[[ DATASET ENTRIES open ]]

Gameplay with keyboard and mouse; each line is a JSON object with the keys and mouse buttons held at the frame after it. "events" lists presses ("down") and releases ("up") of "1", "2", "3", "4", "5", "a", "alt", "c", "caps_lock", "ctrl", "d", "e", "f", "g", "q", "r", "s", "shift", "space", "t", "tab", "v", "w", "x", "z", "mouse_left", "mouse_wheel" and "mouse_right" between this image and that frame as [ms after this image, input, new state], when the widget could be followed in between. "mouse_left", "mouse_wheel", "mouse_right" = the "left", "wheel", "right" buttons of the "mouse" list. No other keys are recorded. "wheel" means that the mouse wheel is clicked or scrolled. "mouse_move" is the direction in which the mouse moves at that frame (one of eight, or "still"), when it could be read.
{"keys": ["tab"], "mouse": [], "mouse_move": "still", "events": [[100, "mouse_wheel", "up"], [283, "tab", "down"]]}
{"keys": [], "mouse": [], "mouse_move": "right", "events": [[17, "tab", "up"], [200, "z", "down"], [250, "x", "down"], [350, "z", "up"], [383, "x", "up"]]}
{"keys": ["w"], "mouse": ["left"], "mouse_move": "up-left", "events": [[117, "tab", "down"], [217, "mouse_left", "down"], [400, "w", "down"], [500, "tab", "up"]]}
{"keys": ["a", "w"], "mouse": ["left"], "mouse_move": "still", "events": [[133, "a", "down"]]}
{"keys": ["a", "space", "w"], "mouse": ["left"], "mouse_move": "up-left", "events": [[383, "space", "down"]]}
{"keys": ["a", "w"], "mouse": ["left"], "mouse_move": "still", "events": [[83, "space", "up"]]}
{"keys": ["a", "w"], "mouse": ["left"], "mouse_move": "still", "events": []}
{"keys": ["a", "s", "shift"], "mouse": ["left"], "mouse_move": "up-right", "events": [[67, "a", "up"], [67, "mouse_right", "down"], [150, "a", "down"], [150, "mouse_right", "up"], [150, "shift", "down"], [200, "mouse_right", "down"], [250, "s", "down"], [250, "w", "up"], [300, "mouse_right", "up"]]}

[[ DATASET ENTRIES closed ]]

◆ TASK DETAILS
Whenever the string "right" turns up in a line of the data, copy that line.

◆ YOUR SOLUTION
Gameplay with keyboard and mouse; each line is a JSON object with the keys and mouse buttons held at the frame after it. "events" lists presses ("down") and releases ("up") of "1", "2", "3", "4", "5", "a", "alt", "c", "caps_lock", "ctrl", "d", "e", "f", "g", "q", "r", "s", "shift", "space", "t", "tab", "v", "w", "x", "z", "mouse_left", "mouse_wheel" and "mouse_right" between this image and that frame as [ms after this image, input, new state], when the widget could be followed in between. "mouse_left", "mouse_wheel", "mouse_right" = the "left", "wheel", "right" buttons of the "mouse" list. No other keys are recorded. "wheel" means that the mouse wheel is clicked or scrolled. "mouse_move" is the direction in which the mouse moves at that frame (one of eight, or "still"), when it could be read.
{"keys": [], "mouse": [], "mouse_move": "right", "events": [[17, "tab", "up"], [200, "z", "down"], [250, "x", "down"], [350, "z", "up"], [383, "x", "up"]]}
{"keys": ["a", "s", "shift"], "mouse": ["left"], "mouse_move": "up-right", "events": [[67, "a", "up"], [67, "mouse_right", "down"], [150, "a", "down"], [150, "mouse_right", "up"], [150, "shift", "down"], [200, "mouse_right", "down"], [250, "s", "down"], [250, "w", "up"], [300, "mouse_right", "up"]]}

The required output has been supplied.